Let's now use LIKWID to count the actually performed FLOPs for this computation! Concretely, we measure the FLOPS_DP performance group, in which "DP" stands for "double precision".

using LIKWID
metrics, events = @perfmon "FLOPS_DP" daxpy!(z, a, x, y);

Group: FLOPS_DP
┌──────────────────────────────────────────┬──────────┐
│                                    Event │ Thread 1 │
├──────────────────────────────────────────┼──────────┤
│                        INSTR_RETIRED_ANY │  11759.0 │
│                    CPU_CLK_UNHALTED_CORE │ 133737.0 │
│                     CPU_CLK_UNHALTED_REF │  88320.0 │
│ FP_ARITH_INST_RETIRED_128B_PACKED_DOUBLE │      0.0 │
│      FP_ARITH_INST_RETIRED_SCALAR_DOUBLE │      0.0 │
│ FP_ARITH_INST_RETIRED_256B_PACKED_DOUBLE │   5000.0 │
│ FP_ARITH_INST_RETIRED_512B_PACKED_DOUBLE │      0.0 │
└──────────────────────────────────────────┴──────────┘
┌──────────────────────┬────────────┐
│               Metric │   Thread 1 │
├──────────────────────┼────────────┤
│  Runtime (RDTSC) [s] │ 7.18004e-5 │
│ Runtime unhalted [s] │ 5.58628e-5 │
│          Clock [MHz] │    3625.11 │
│                  CPI │    11.3732 │
│         DP [MFLOP/s] │     278.55 │
│     AVX DP [MFLOP/s] │     278.55 │
│  AVX512 DP [MFLOP/s] │        0.0 │
│     Packed [MUOPS/s] │    69.6375 │
│     Scalar [MUOPS/s] │        0.0 │
│  Vectorization ratio │      100.0 │
└──────────────────────┴────────────┘


That was easy. Let's see what we got. Among all those results, for computing the total number of FLOPs we care about the metrics "DP [MFLOP/s]", which gives the MFLOPs per second, and "Runtime (RDTSC) [s]", which indicates the total runtime. By multiplying the two we get the desired total number of FLOPs.
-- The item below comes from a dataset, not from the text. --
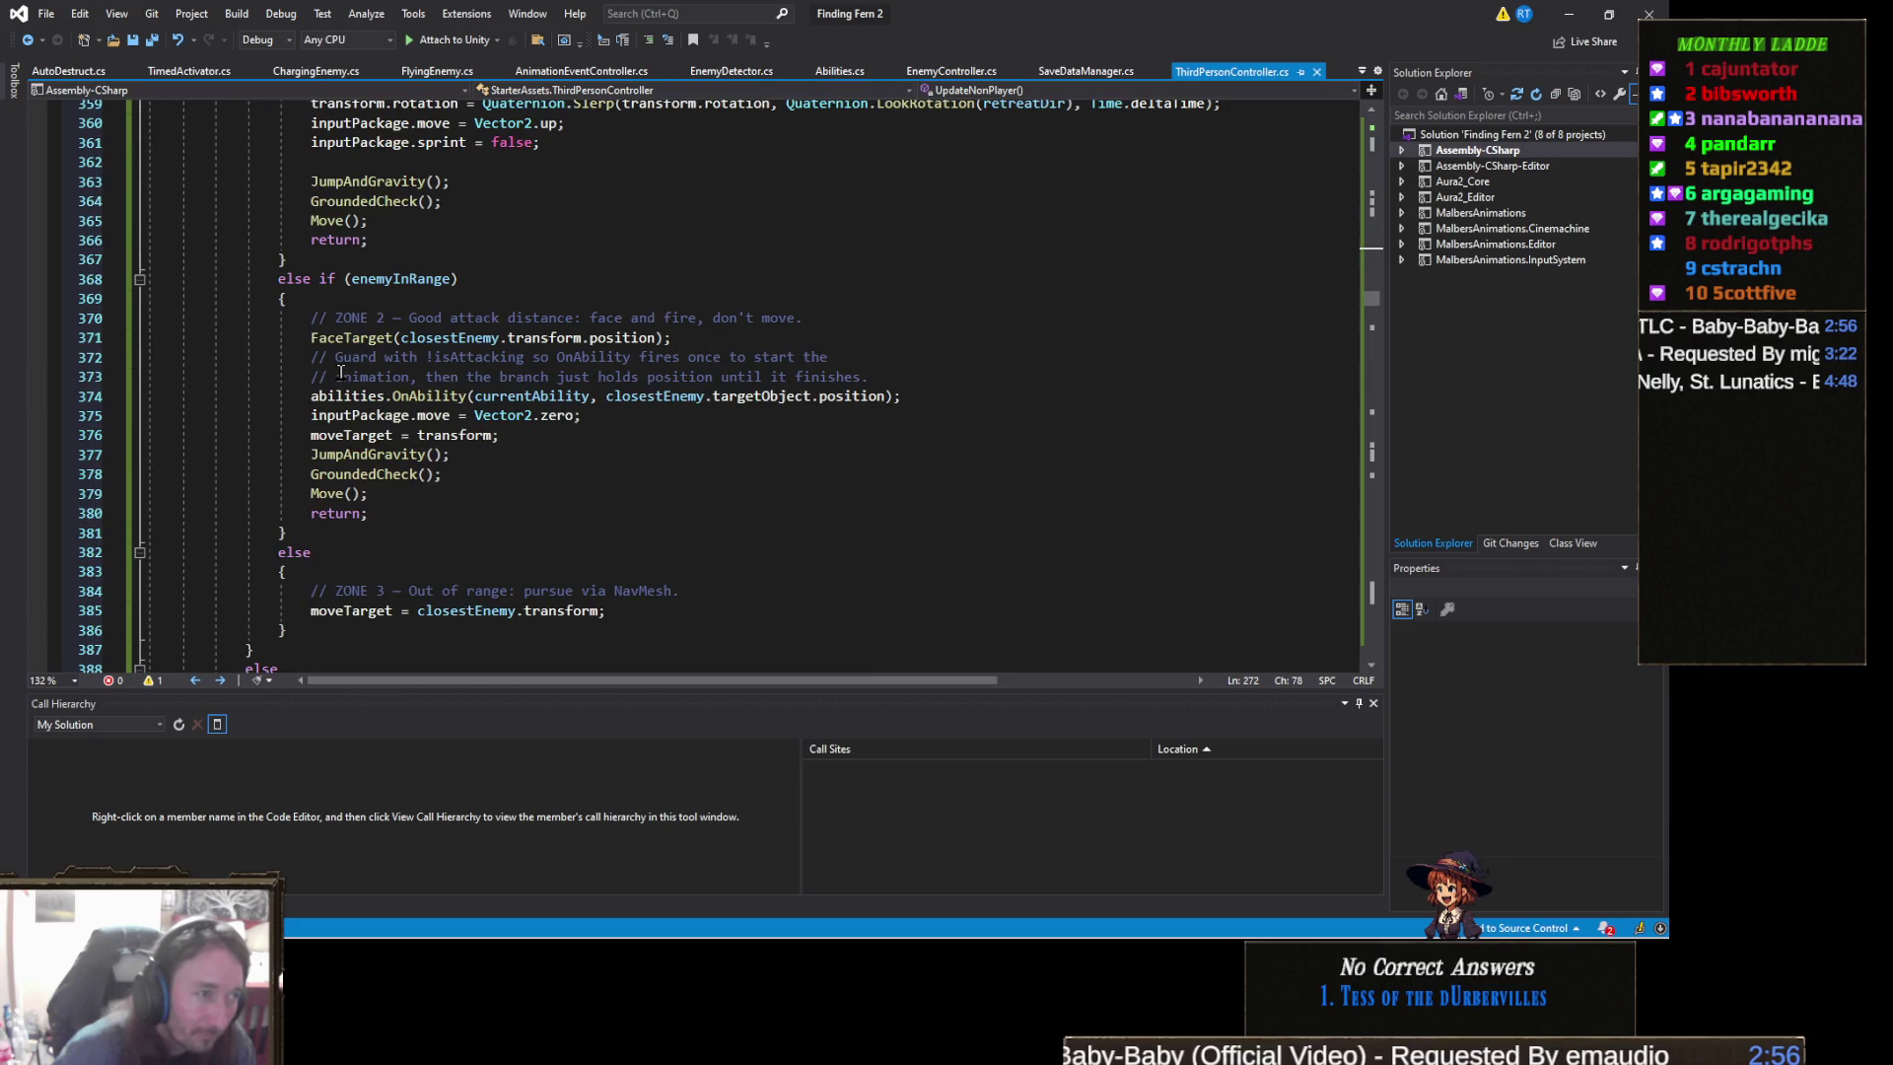
scroll(341, 372, down, 11)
flops_per_second = first(metrics["FLOPS_DP"])["DP [MFLOP/s]"] * 1e6
runtime = first(metrics["FLOPS_DP"])["Runtime (RDTSC) [s]"]
NFLOPs_actual = round(Int, flops_per_second * runtime)
20000

Let's check whether this number makes sense. Our vectors are of length N and for each element we perform two FLOPs in the daxpy operation: one multiplication and one addition. Hence, our expectation is

NFLOPs_expected(N) = 2 * N
NFLOPs_expected(N)
20000

Note that this perfectly matches our measurement result above!
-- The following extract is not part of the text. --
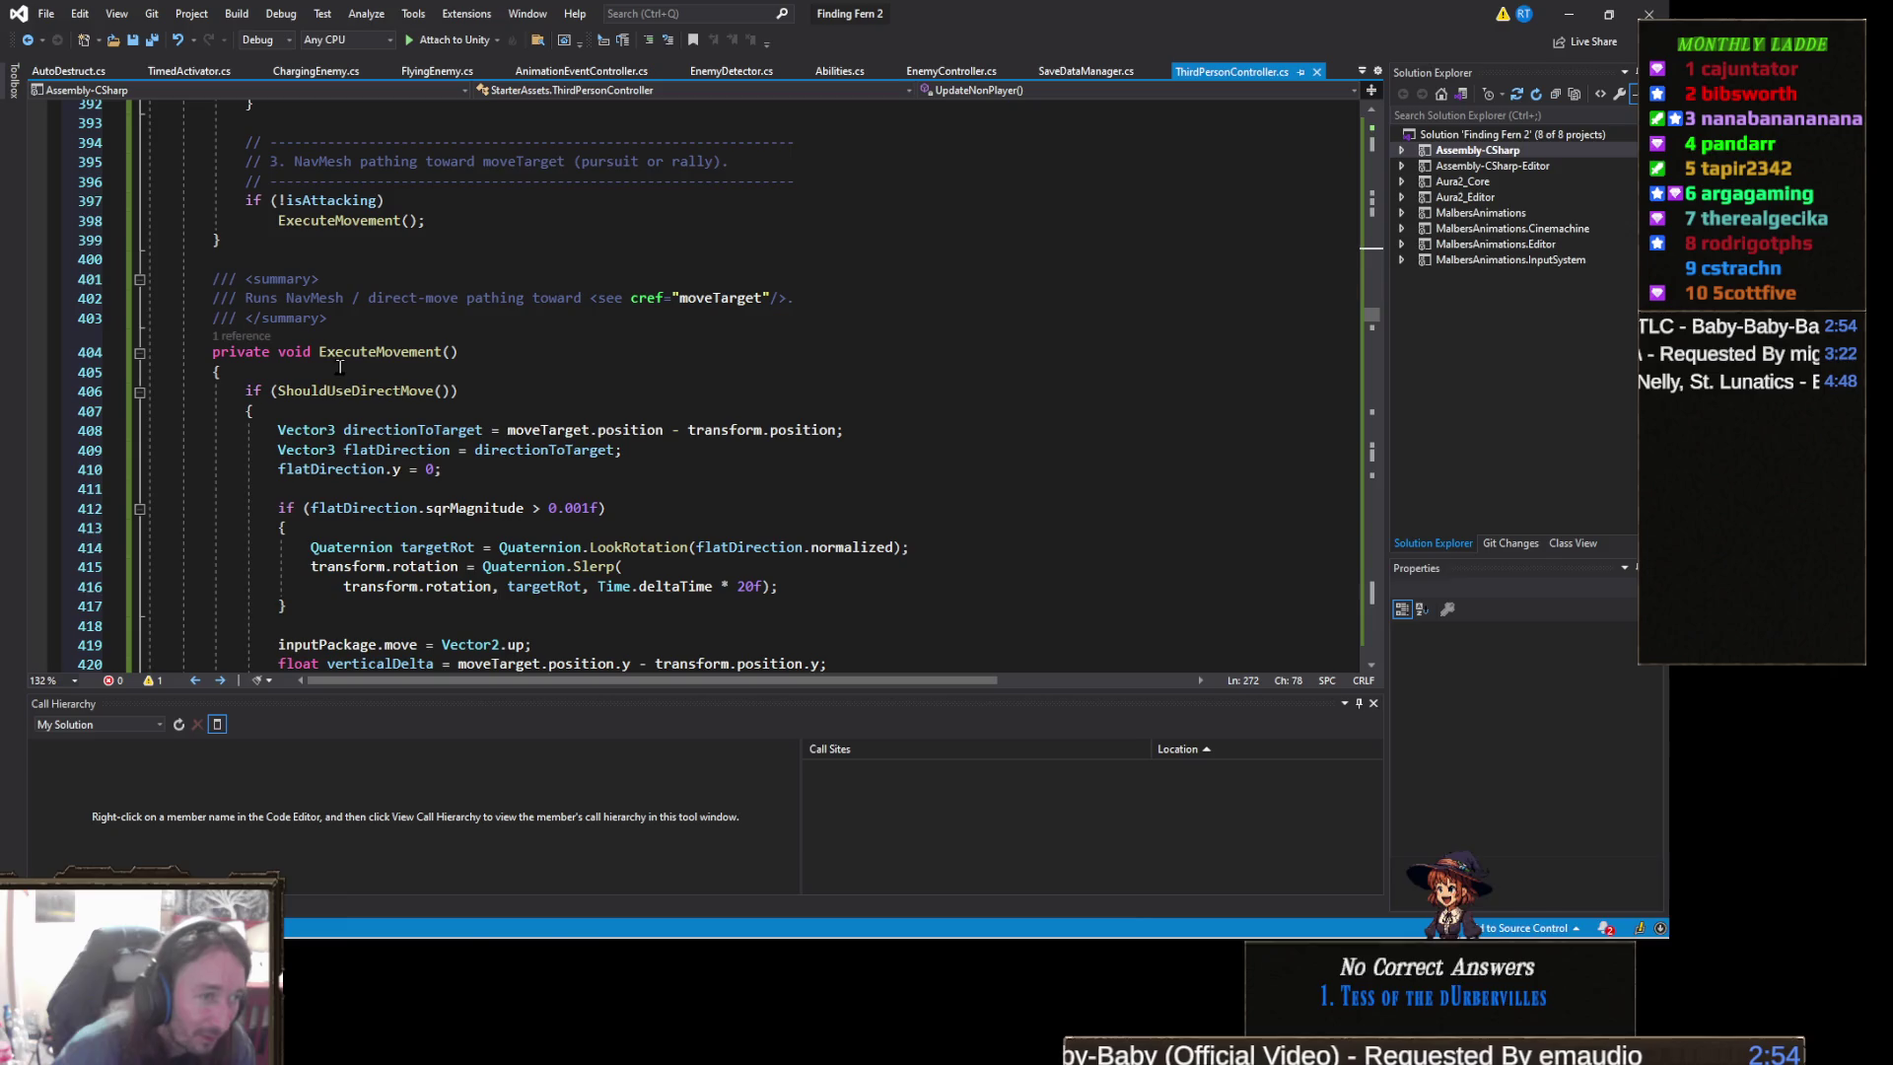
scroll(340, 366, down, 3)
NFLOPs_actual == NFLOPs_expected(N)
true

To rule out that this is just a big coincidence, let's try to modify N and check again. For convenience, let's wrap the above procedure into a function.

function count_FLOPs(N)
a = 3.141
x = rand(N)
y = rand(N)
z = zeros(N)
metrics, _ = perfmon(() -> daxpy!(z, a, x, y), "FLOPS_DP"; print=false)
flops_per_second = first(metrics["FLOPS_DP"])["DP [MFLOP/s]"] * 1e6
runtime = first(metrics["FLOPS_DP"])["Runtime (RDTSC) [s]"]
return round(Int, flops_per_second * runtime)
end
count_FLOPs (generic function with 1 method)

See how it still matches our expectation when varying the input!

count_FLOPs(2 * N) == NFLOPs_expected(2 * N)
true

Feel free to play around further and apply this knowledge to other operations! As an inspiration: How many FLOPs does an exp.(x) or sin.(x) trigger? Does the answer depend on the length of x?

## Bonus: Reactive FLOPs Counting

It is a lot of fun to combine the low-level performance monitoring tools of LIKWID.jl with the beautiful high-level interface provided by Pluto.jl. In the following example, we can arbitrarily modify the function computation and - through Pluto's reactivity - the counted number of FLOPs will automatically update.